St. John’s Professor, Students, Earn International Recognition with New Study on Racism and Health

March 06, 2007

St. John’s Psychology Professor Elizabeth N. Brondolo, Ph.D., has garnered academic esteem during the past five years with her cutting-edge system of measuring the effects of racism on the health and well-being of African- and Latino-Americans. Now, with the help of a team of St. John’s graduate students, she is applying her methodologies to Asian populations and discovering significant results.

According to her research — and contrary to widely accepted societal beliefs — Asian-Americans are closely related to African- and Latino-Americans in their day-to-day experiences of discrimination. Consequently, their health is threatened in similar ways.

“Discrimination and its influence on health are problems for everyone,” says Brondolo, citing hypertension, cardiovascular disease, depression and anxiety as common health effects of racism.

With the assistance of St. John’s graduate students Jennifer Atencio, Jasmin Kwok and Jahanara Ullah, Brondolo currently is examining the racism/health relationship among Americans of South-Asian (Indian/Pakistani/Bangladeshi) and East-Asian (Filipino/Chinese/Japanese) descent. During the past year, the St. John’s research team has been working with Asian outpatients at Jamaica Hospital Medical Center and will soon begin testing at Flushing Hospital Medical Center, both in Queens.

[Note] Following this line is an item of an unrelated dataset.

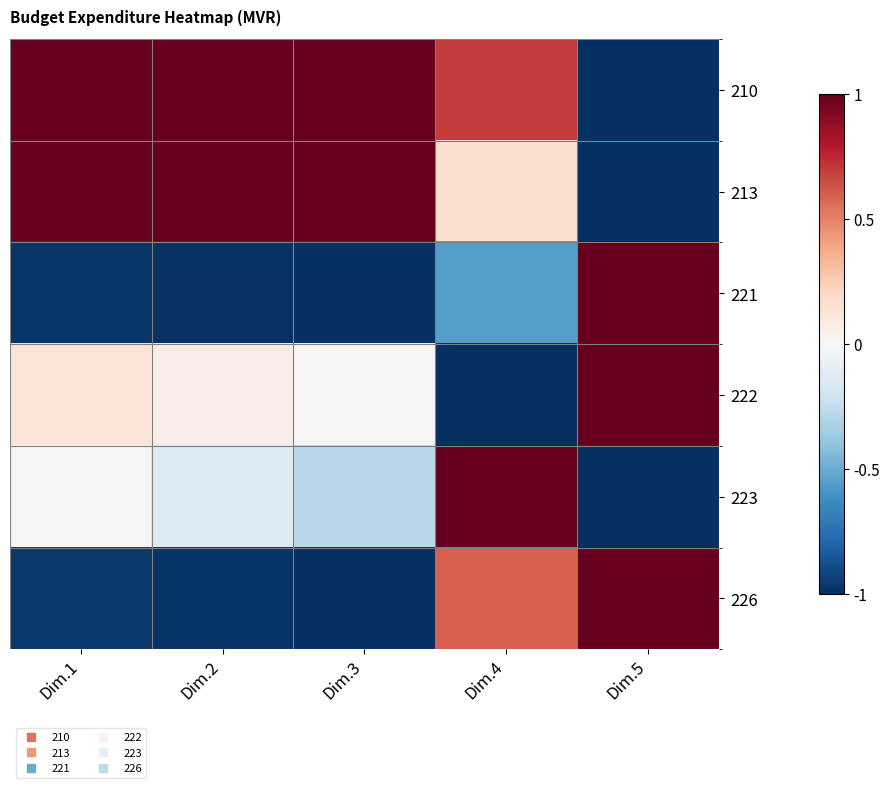

At how many categories does at least one series exceed 0?

5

“Dr. Brondolo is engaged in some excellent projects here looking at the effects of racism on blood pressure, says Dr. Alan Roth, Chairman of the Department of Family Medicine at Jamaica Hospital. “But on a more general scale, she has added a cultural component to our residency training program that has been very effective. She is opening the minds of an entire field of young educators to racism and medicine, showing them how personal stereotyping and bias can affect their health care delivery.”

From New York to Bangkok
Recently, Brondolo’s research has been stirring interest abroad. Last November, Atencio, a fourth-year doctoral fellow from Queens, attended the International Congress of Behavioral Medicine in Bangkok, Thailand, to present the team’s current findings on the effects of racism on Asian-Americans.

“There’s a myth out there that says all Asians are healthy and doing well,” says Atencio, suggesting that the false claim is perpetuated by past epidemiological research that focused solely on Japanese- and Chinese-Americans — subgroups that emigrated to the United States earlier than any other Asian minority group and have benefited from a longer adjustment period. “We can’t just clump all Asians together,” advises Atencio, whose Bangkok presentation made quite an impression on many conference attendees now eager to form partnerships with the St. John’s research team.

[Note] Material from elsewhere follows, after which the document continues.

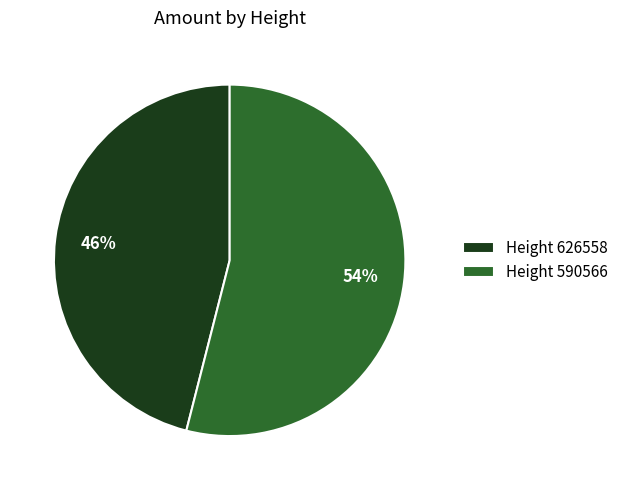

Is the sum of Height 626558 and Height 590566 greater than half?

Yes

“Jenni's presentation was insightful,” says Emily Williams, who works for the British Department of Epidemiology and Public Health’s Psychology Group. “I would consider including her methodologies in my own work in the assessment of psychosocial influence on coronary heart disease risk in U.K. South Asians, and I look forward to reading more about this research from her and her colleagues.”

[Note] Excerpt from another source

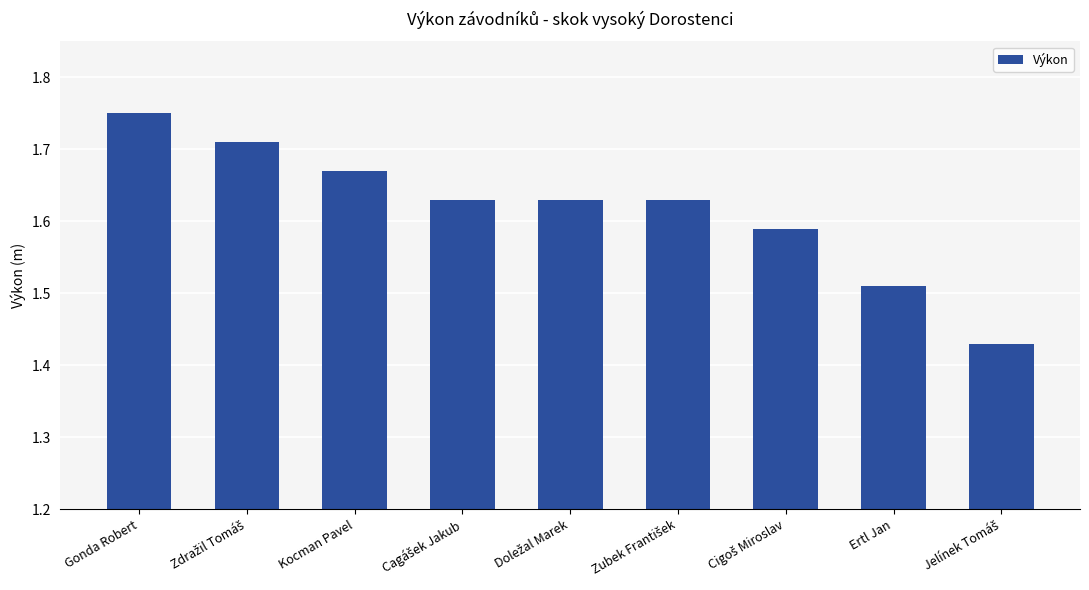

What is the difference between the maximum and minimum values?

0.3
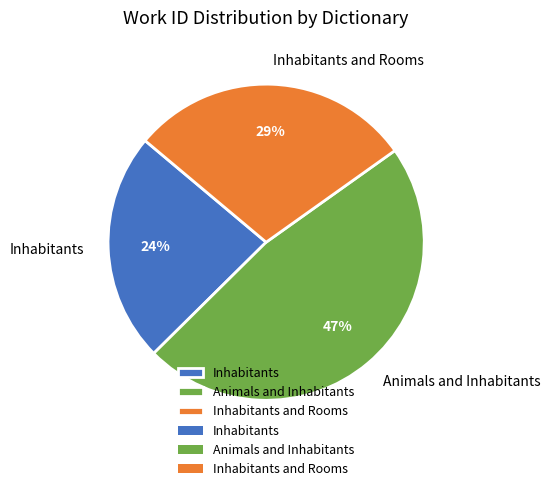

To the nearest percent, what is the combined percentage of Inhabitants and Rooms and Inhabitants?

53%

Atencio currently is working on her dissertation examining the effects of racism on health among multiple Asian-American subgroups.

The Vincentian Way
According Brondolo and her team, the study of racism and its health implications supports the St. John’s Vincentian mission of reaching out to underrepresented members of American society.

“We just want to increase the awareness that discrimination affects everyone, including members of the Asian community,” says Atencio, adding that their research like theirs would be extremely difficult to conduct in universities outside the New York City melting pot, which has the highest U.S. populations of Filipino-, Chinese- and Korean-Americans.

“If you have been targeted by racism, you know that it is depressing and difficult to deal with, and that it may affect your health,” adds Brondolo, whose studies suggest that day-to-day racism is more common than most people believe. “We hope that by explaining the way racism works, we can help people think more carefully about the way we interact with others and be more open to conversations about the topic.”

Throughout her career, Brondolo’s research has been buoyed by her self-created “Perceived Ethnic Discriminatory Questionnaire” (PEDQ). Designed for use with any ethnic or racial group, the PEDQ includes scales that assess people’s lifetime experiences of ethnic discrimination. Brondolo developed her measure in collaboration with one of her mentors from Rutgers University, Dr. Richard Contrada, and fine-tuned it while working alongside the medical director at Bedford- Stuyvesant Family Health Center in Brooklyn in 2000.

Brondolo says she has administered the PEDQ to more than 2,000 subjects recruited from hospitals, community/migrant health centers and colleges and universities such as St. John’s. She has used the results to write eight articles, four of which have been published. (The remaining four articles should be published soon.) The sophistication of the PEDQ has helped Brondolo secure nearly $2 million in grant money from the National Institute of Mental Health and the National Heart, Lung and Blood Institute during her St. John’s tenure. (She also has secured an additional $1 million in grants unrelated to the PEDQ.)

Brondolo says her next academic endeavor is to develop strategies that minorities can use to combat the health effects of racism.